The chief outcome measured was progression-free survival (PFS) as judged by an independent review committee using diagnostic criteria of the International Myeloma Working Group (IMWG). In the active monitoring arm, median PFS reached 41.5 months. Conversely, in the treatment arm, the median PFS was not yet evaluable, yielding a hazard ratio of 0.49 with a 95 % confidence interval of 0.36 to 0.67 and a p-value of less than 0.0001. Clearly, this represents a substantial reduction in risk of progression or death.

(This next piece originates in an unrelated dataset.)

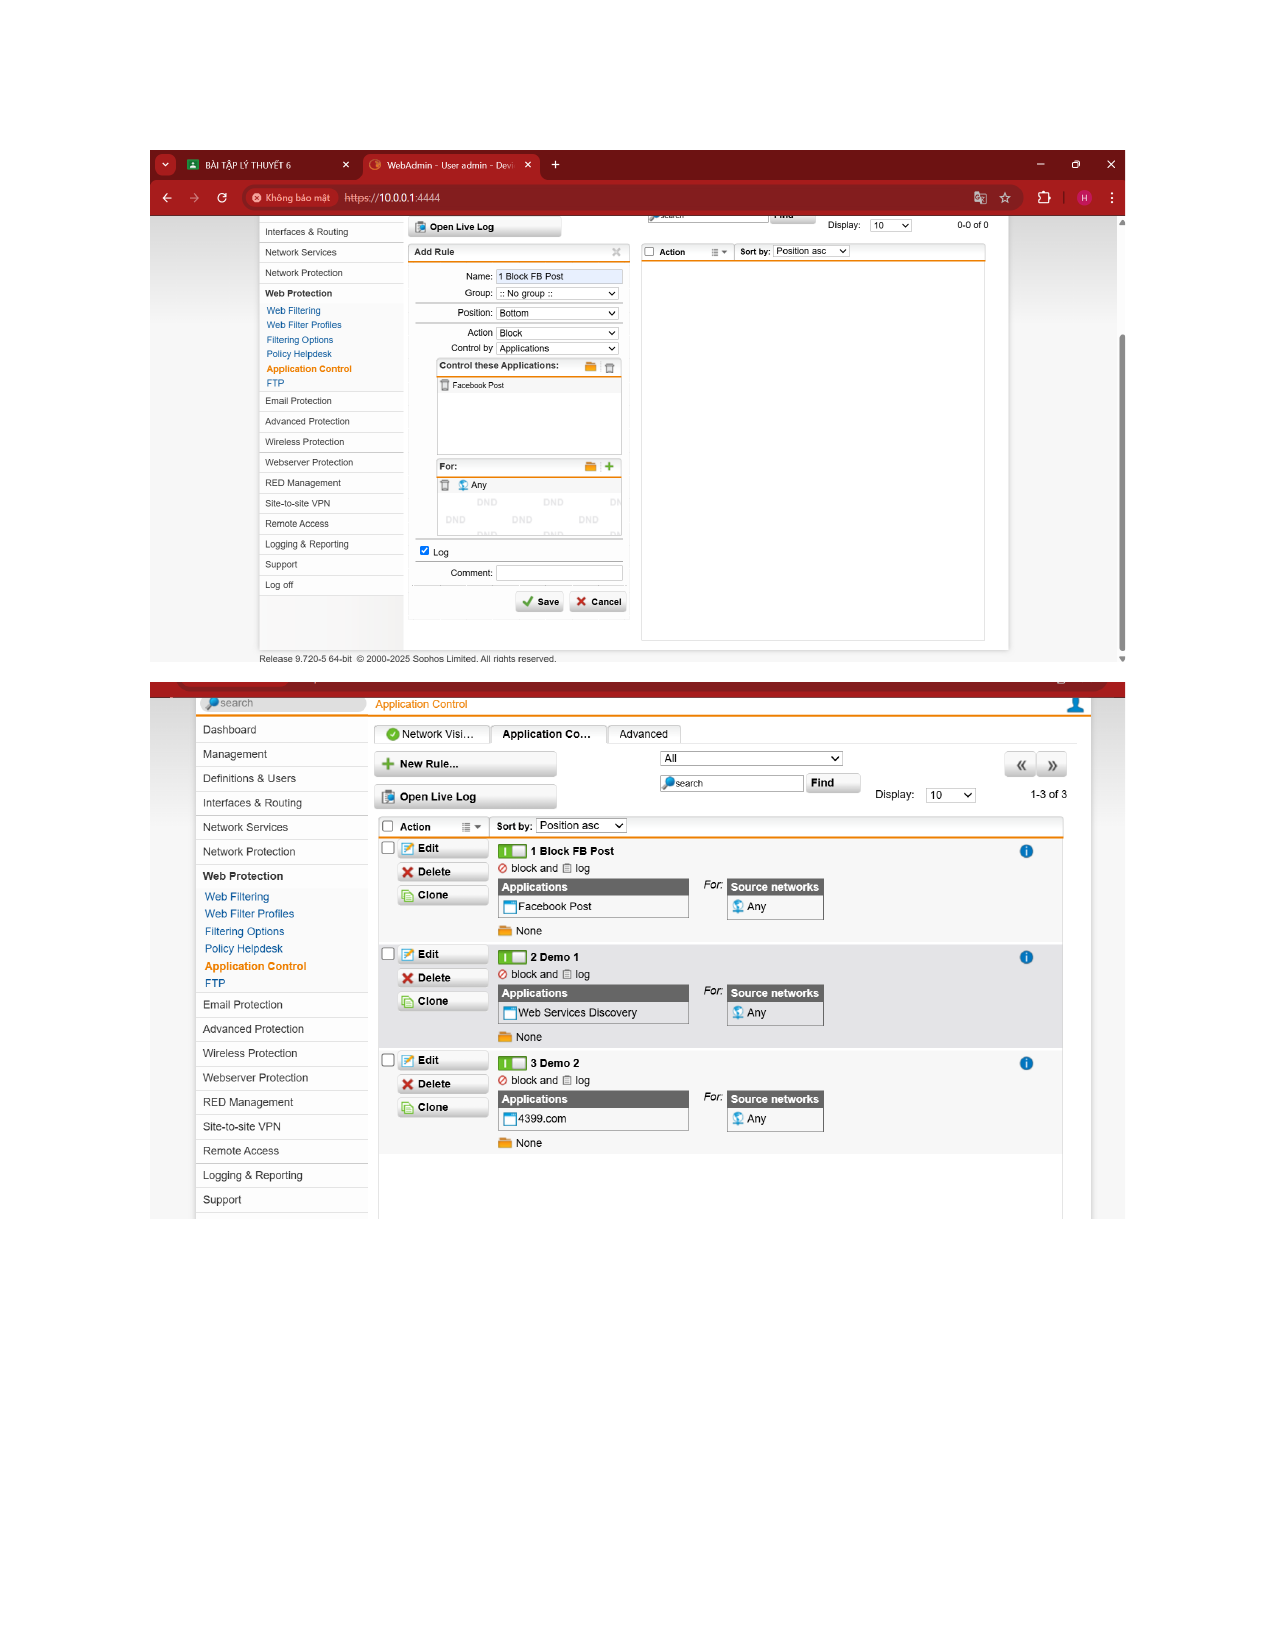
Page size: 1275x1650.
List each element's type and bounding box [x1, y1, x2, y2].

Moreover, the prescribing information highlights key safety considerations. Healthcare providers should be vigilant for hypersensitivity and other administration-reaction risks. Additional warnings include cardiac toxicity in patients with light chain amyloidosis, infections, neutropenia, thrombocytopenia, and embryo-fetal toxicity. Also, the treatment can interfere with red blood cell antibody screening and cross-matching. The recommended dose is specified as 1,800 mg of daratumumab combined with 30,000 units of hyaluronidase, administered subcutaneously over approximately three to five minutes.
This approval marks a significant milestone in treating smoldering multiple myeloma, especially for those at high risk of progression. Historically, the standard approach for smoldering disease was surveillance and deferred treatment until overt myeloma developed. With this new option, patients and their physicians may now proactively address the disease earlier in its course. This shift could transform outcomes by delaying or preventing the transition to symptomatic multiple myeloma.
Nonetheless, the new indication applies only to high-risk smoldering multiple myeloma and does not extend to lower-risk categories. The FDA emphasises that the benefit-risk balance has been assessed only for this subgroup. Therefore, accurate risk-stratification remains critical. Physicians must identify eligible patients who meet the defined criteria before prescribing this therapy.
In practical terms, oncologists and hematologists should integrate this approval into shared decision-making with patients who present with smoldering myeloma and meet high-risk markers. They should discuss potential benefits, tolerability, administration logistics, and monitoring needs. Because the therapy is subcutaneous, treatment burden may be lower compared to intravenous regimens. However, safety vigilance remains essential.
In conclusion, daratumumab and hyaluronidase-fihj represent a new standard for the treatment of adults with high-risk smoldering multiple myeloma. This approval could significantly influence patient care by extending progression-free survival and altering the treatment paradigm for this patient population. As providers begin to implement this therapy, ongoing real-world data and longer-term follow-up will ultimately clarify the complete clinical value. Patients and providers should have thoughtful discussions about the benefits and risks of early treatment under this approved indication.